WHAT IS REQUIRED: Return only the lines from the one containing "middle mcp: (761, 753)" to the end of the entries below, exactly as written, both ends included.

Pose landmark coordinates:
******************************

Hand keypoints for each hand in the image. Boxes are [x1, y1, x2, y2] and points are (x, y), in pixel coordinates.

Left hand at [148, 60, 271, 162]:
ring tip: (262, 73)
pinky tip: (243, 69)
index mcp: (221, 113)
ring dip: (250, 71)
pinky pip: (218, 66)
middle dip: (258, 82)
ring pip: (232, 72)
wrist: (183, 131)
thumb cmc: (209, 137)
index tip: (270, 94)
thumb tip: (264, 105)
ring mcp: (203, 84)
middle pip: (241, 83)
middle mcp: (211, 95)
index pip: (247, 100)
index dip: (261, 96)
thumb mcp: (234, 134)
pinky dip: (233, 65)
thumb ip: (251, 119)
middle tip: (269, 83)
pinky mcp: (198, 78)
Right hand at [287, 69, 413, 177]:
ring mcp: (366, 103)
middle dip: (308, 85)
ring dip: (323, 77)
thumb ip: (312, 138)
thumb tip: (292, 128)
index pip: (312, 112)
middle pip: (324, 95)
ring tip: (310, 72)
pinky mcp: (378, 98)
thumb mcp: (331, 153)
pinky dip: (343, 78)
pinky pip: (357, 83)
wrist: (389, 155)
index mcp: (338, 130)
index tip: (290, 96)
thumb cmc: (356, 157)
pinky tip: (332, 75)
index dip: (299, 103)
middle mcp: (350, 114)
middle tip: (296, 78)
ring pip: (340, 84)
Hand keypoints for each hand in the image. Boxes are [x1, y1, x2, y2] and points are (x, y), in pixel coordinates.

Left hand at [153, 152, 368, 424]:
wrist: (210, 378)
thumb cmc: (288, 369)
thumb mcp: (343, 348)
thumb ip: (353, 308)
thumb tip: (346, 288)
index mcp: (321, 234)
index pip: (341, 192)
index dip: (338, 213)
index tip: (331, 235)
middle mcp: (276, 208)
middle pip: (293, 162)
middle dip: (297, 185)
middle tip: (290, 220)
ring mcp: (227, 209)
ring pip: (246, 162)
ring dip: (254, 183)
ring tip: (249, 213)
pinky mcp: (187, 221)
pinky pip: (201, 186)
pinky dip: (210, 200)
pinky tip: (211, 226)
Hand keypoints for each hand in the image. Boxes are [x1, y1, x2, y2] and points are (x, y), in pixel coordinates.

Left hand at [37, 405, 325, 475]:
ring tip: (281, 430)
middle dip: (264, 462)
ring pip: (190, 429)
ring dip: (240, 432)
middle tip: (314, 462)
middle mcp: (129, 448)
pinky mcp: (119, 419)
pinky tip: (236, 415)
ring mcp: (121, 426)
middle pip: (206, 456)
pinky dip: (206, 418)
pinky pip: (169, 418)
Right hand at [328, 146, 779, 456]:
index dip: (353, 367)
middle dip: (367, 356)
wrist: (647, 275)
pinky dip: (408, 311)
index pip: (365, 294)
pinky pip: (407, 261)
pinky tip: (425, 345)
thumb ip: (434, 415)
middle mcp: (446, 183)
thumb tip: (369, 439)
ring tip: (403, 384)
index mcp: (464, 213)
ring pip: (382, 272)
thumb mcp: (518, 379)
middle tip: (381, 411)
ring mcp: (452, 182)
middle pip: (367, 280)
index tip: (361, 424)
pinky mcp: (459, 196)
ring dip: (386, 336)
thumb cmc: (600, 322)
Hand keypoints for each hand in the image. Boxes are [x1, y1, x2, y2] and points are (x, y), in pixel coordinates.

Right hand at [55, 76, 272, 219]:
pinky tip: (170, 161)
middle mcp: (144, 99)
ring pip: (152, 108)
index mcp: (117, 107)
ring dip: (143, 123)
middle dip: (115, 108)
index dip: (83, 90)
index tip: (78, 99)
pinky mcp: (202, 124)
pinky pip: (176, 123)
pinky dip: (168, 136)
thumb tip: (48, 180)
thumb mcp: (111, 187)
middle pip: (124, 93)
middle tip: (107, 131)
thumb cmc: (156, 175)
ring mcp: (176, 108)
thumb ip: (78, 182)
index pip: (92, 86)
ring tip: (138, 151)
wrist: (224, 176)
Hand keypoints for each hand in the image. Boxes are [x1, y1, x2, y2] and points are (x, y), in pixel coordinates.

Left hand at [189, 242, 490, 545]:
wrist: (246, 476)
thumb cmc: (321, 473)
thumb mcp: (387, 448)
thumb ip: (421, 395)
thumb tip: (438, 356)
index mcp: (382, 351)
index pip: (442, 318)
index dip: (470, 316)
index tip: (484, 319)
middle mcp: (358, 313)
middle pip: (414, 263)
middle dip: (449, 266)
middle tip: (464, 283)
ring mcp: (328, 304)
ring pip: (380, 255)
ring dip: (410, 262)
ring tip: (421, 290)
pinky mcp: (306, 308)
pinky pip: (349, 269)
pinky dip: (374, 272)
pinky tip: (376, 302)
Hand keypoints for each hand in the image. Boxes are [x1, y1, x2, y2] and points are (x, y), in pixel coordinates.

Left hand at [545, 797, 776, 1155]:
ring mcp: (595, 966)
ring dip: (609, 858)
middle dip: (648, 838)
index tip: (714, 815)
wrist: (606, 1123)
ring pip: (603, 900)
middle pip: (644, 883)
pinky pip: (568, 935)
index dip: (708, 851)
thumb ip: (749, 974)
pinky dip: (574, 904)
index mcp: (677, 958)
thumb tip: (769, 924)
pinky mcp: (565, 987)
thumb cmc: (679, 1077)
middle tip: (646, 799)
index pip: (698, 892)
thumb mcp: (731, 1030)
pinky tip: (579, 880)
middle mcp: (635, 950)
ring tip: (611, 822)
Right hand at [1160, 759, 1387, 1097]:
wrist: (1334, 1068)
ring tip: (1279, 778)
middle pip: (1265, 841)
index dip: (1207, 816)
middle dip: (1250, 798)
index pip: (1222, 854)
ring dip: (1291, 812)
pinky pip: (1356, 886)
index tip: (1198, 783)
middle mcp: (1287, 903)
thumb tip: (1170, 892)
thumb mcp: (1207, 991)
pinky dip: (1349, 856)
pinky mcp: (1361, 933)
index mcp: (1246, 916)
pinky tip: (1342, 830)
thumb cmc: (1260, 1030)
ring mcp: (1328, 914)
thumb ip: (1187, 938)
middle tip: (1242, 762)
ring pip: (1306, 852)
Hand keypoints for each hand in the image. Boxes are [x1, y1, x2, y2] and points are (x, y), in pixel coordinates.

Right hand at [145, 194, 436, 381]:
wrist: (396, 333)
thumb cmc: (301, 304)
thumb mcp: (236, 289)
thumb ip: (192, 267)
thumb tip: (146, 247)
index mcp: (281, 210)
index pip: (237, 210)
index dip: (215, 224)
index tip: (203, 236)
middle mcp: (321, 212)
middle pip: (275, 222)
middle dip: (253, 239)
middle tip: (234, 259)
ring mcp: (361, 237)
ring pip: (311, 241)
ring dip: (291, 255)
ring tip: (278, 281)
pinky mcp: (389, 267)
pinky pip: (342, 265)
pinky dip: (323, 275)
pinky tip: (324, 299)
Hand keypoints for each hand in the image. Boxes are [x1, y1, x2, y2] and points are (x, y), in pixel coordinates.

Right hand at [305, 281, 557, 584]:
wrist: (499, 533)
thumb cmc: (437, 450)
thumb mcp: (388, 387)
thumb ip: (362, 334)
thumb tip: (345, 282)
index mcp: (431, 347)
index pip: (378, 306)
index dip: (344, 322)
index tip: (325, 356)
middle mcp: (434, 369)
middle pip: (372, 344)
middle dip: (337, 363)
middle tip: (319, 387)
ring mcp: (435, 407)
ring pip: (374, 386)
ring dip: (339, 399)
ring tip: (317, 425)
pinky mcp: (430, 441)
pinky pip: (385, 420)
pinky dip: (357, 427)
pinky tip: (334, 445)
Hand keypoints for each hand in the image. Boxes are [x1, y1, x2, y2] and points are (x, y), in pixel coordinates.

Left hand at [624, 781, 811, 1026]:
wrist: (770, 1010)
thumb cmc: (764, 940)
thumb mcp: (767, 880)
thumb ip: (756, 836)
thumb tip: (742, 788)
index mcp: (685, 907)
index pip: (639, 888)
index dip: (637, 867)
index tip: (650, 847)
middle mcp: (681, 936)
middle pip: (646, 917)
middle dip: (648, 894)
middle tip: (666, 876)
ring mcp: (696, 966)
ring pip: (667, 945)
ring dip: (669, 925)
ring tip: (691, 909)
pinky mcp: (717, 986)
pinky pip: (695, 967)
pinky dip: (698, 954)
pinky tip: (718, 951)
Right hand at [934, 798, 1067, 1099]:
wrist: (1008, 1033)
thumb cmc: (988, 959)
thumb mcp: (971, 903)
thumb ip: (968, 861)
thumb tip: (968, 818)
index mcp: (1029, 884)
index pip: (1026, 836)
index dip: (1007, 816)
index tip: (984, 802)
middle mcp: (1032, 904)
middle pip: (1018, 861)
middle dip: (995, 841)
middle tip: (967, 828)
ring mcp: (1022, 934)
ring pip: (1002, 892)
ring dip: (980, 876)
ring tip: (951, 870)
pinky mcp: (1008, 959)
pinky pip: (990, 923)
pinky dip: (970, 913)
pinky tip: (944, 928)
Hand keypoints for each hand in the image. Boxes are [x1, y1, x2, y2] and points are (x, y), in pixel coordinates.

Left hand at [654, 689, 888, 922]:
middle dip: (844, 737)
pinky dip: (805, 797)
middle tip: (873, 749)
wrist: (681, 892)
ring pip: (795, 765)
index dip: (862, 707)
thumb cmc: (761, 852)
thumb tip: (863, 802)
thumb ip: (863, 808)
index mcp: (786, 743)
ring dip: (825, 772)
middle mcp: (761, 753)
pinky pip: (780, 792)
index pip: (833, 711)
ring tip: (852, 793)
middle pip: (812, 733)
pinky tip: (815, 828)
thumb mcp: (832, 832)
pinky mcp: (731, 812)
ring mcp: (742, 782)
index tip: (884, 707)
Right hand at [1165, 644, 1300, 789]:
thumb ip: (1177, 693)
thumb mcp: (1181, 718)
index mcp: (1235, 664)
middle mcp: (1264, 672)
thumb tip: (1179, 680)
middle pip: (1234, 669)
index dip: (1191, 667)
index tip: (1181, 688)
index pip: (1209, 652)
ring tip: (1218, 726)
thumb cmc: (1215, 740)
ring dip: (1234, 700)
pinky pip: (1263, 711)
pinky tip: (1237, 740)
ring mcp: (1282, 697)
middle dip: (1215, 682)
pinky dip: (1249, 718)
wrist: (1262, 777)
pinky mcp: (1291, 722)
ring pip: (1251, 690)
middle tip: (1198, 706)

******************************

RESULT OF THE TASK:
middle mcp: (761, 753)
pinky pip: (780, 792)
index pip: (833, 711)
ring tip: (852, 793)
middle pip: (812, 733)
pinky tip: (815, 828)
thumb mcp: (832, 832)
pinky mcp: (731, 812)
ring mcp: (742, 782)
index tip: (884, 707)
Right hand at [1165, 644, 1300, 789]:
thumb ip: (1177, 693)
thumb mcp: (1181, 718)
index mcp: (1235, 664)
middle mcp: (1264, 672)
thumb tip: (1179, 680)
middle pip: (1234, 669)
index dip: (1191, 667)
index tip: (1181, 688)
index pip: (1209, 652)
ring tip: (1218, 726)
thumb cmc: (1215, 740)
ring dip: (1234, 700)
pinky pip: (1263, 711)
pinky tip: (1237, 740)
ring mcp: (1282, 697)
middle dip: (1215, 682)
pinky dip: (1249, 718)
wrist: (1262, 777)
pinky mcp: (1291, 722)
ring pip: (1251, 690)
middle tip: (1198, 706)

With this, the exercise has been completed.